◆ Your instructions
Only these lines of the data below are wanted: the one with "right wrist: (637, 164)", the one with "right knee: (63, 200)", and any lines between them, each repeated exactly.

◆ Source material
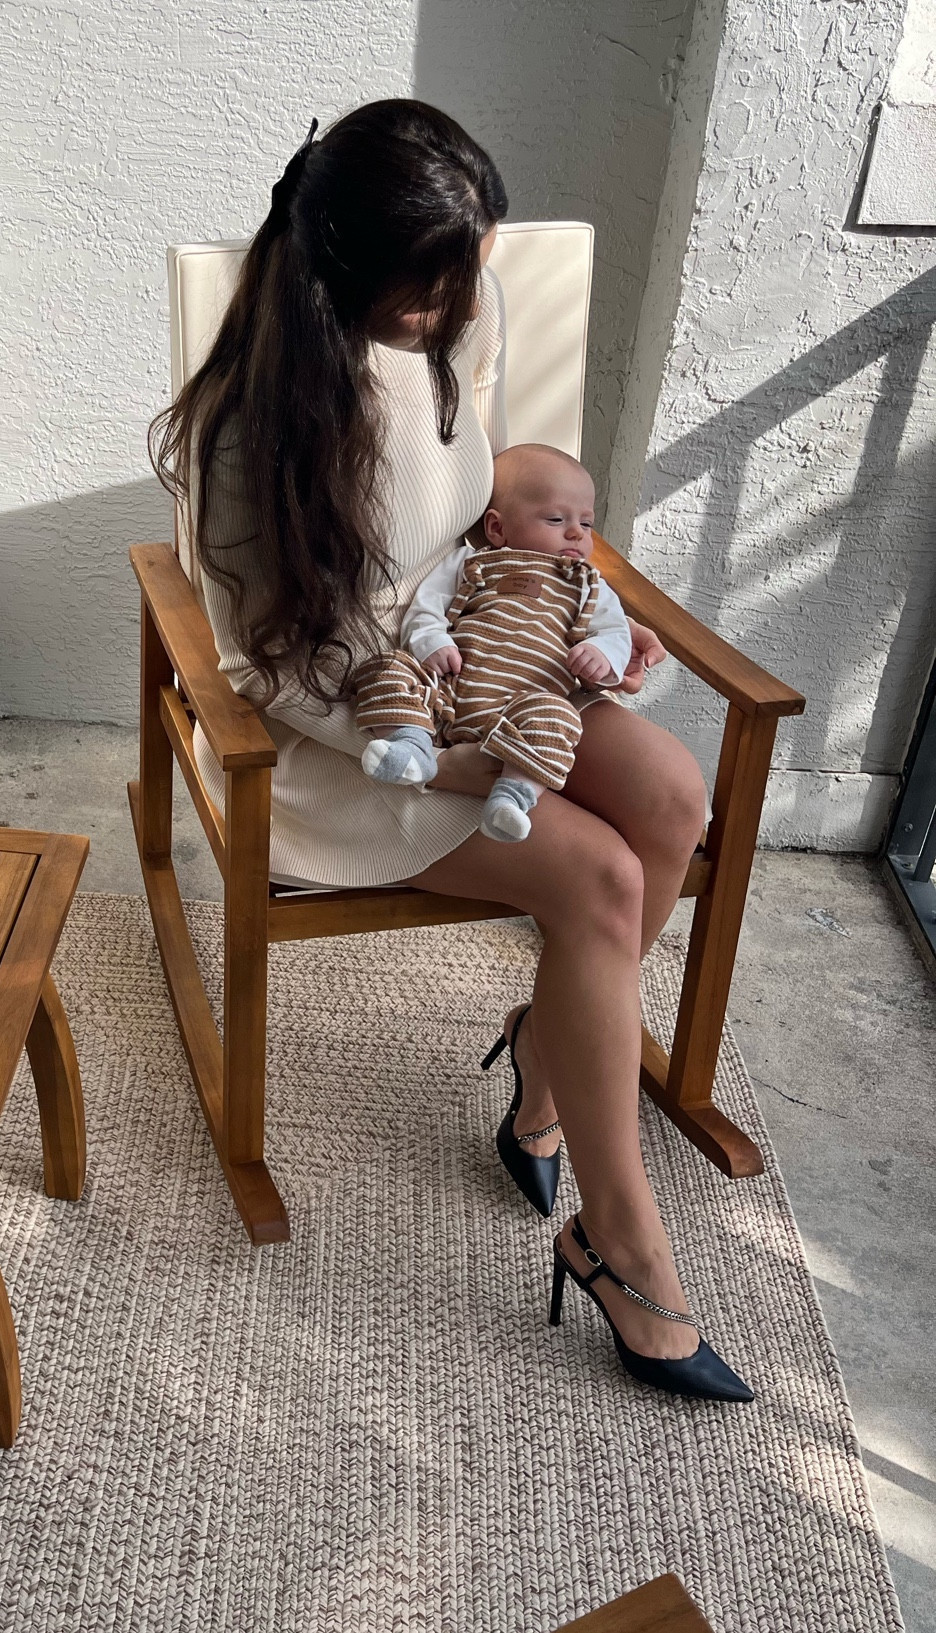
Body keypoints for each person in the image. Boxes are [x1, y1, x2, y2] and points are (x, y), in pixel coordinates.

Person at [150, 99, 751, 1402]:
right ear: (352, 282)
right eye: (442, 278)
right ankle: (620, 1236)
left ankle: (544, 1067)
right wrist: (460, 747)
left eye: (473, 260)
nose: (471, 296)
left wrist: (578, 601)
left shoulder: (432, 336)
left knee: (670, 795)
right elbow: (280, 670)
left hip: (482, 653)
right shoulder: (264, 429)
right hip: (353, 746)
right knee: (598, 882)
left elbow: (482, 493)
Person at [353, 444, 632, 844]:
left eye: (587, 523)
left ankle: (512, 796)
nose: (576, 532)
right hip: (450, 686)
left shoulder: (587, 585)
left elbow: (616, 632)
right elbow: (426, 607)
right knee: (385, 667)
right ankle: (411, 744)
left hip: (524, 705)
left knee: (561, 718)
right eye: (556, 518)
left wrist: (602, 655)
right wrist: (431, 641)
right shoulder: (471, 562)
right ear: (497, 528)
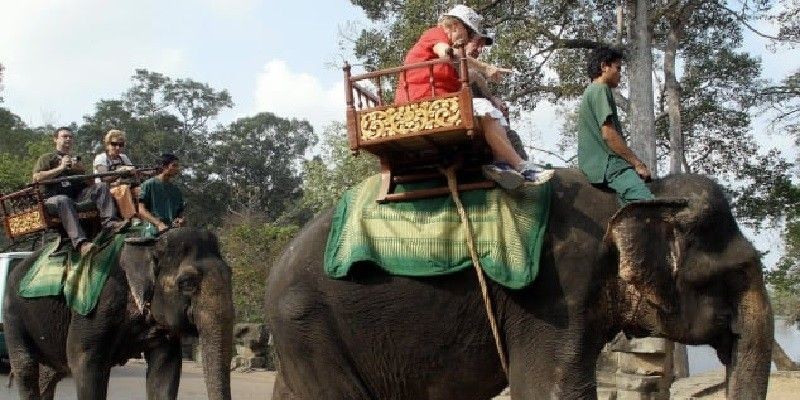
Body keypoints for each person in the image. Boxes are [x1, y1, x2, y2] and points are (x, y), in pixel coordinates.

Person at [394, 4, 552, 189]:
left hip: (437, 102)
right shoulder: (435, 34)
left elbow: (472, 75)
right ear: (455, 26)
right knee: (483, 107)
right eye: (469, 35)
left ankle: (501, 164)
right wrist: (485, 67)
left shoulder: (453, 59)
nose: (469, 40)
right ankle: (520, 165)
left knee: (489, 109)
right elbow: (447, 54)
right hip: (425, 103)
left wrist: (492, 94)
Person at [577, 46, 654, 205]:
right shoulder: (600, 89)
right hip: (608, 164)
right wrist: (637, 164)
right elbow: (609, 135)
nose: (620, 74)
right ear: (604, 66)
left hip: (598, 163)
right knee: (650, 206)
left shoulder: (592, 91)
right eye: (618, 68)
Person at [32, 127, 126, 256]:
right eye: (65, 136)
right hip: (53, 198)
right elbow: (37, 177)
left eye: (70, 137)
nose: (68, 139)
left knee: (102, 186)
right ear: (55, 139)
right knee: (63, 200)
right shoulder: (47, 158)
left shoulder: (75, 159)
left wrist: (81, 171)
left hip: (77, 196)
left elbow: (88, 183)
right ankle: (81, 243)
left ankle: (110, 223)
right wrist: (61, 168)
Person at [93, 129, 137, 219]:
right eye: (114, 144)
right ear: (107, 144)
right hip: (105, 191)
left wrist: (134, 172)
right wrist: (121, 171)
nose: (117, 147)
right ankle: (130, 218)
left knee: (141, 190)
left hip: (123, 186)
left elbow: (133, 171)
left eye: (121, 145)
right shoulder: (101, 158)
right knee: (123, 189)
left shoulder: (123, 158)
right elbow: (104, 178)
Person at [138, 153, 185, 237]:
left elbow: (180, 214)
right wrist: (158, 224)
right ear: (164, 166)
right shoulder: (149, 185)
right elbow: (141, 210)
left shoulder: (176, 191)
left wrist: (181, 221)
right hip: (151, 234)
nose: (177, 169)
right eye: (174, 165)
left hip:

◆ Response to the task
right wrist: (637, 164)
right elbow: (609, 135)
nose: (620, 74)
right ear: (604, 66)
left hip: (598, 163)
right knee: (650, 206)
left shoulder: (592, 91)
right eye: (618, 68)
Person at [32, 127, 126, 256]:
right eye: (65, 136)
right hip: (53, 198)
right elbow: (37, 177)
left eye: (70, 137)
nose: (68, 139)
left knee: (102, 186)
right ear: (55, 139)
right knee: (63, 200)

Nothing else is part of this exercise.